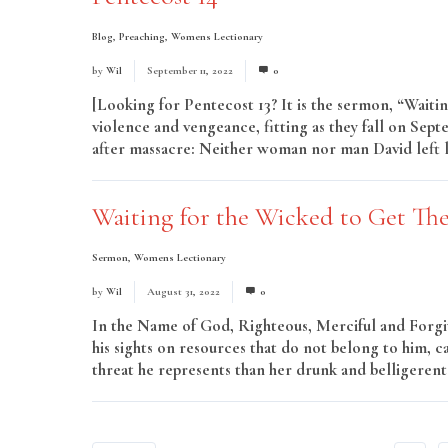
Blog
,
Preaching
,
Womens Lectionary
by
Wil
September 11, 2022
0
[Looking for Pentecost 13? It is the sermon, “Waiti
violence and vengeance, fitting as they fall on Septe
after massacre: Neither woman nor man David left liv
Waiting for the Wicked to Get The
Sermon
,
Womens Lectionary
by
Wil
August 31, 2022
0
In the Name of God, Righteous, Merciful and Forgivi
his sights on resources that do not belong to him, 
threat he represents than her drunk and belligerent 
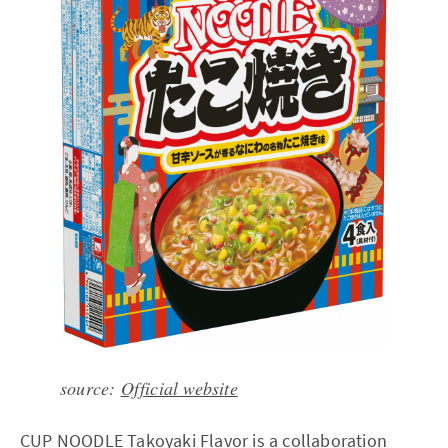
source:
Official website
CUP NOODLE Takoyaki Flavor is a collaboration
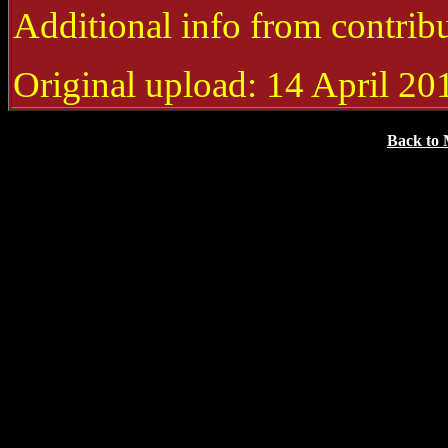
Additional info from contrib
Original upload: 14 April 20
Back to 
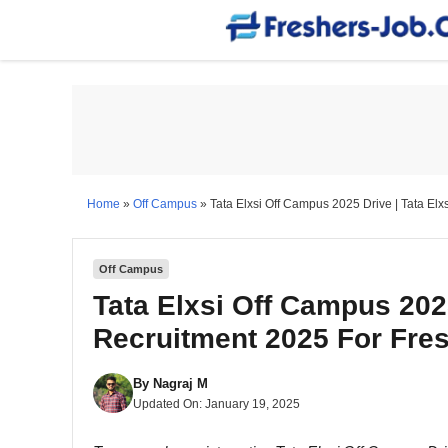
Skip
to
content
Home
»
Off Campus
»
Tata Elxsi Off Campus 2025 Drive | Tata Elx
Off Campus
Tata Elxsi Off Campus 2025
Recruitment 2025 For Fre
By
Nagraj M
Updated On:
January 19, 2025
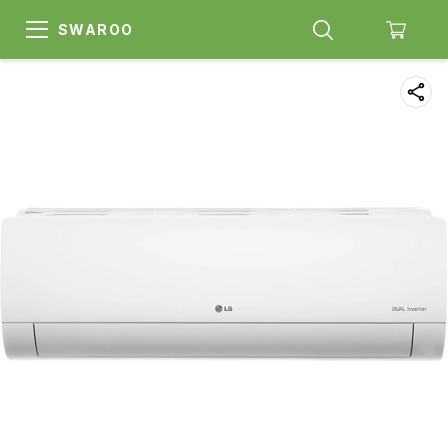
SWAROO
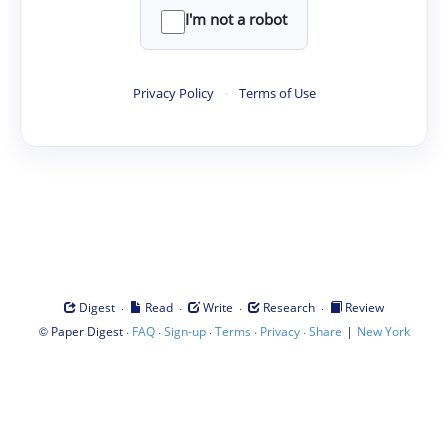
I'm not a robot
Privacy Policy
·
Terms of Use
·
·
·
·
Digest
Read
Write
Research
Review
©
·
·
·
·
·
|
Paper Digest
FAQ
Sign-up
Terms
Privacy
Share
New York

▬▬▬▬▬▬▬▬▬▬

### EXERCISE
Only the pictures stay out; the rest of the entries above must be written out exactly.

### WRITTEN RESPONSE
Blog
,
Preaching
,
Womens Lectionary
by
Wil
September 11, 2022
0
[Looking for Pentecost 13? It is the sermon, “Waiti
violence and vengeance, fitting as they fall on Septe
after massacre: Neither woman nor man David left liv
Waiting for the Wicked to Get The
Sermon
,
Womens Lectionary
by
Wil
August 31, 2022
0
In the Name of God, Righteous, Merciful and Forgivi
his sights on resources that do not belong to him, 
threat he represents than her drunk and belligerent 
source:
Official website
CUP NOODLE Takoyaki Flavor is a collaboration
Additional info from contrib
Original upload: 14 April 20
Back to 
Skip
to
content
Home
»
Off Campus
»
Tata Elxsi Off Campus 2025 Drive | Tata Elx
Off Campus
Tata Elxsi Off Campus 2025
Recruitment 2025 For Fre
By
Nagraj M
Updated On:
January 19, 2025
SWAROO
I'm not a robot
Privacy Policy
·
Terms of Use
·
·
·
·
Digest
Read
Write
Research
Review
©
·
·
·
·
·
|
Paper Digest
FAQ
Sign-up
Terms
Privacy
Share
New York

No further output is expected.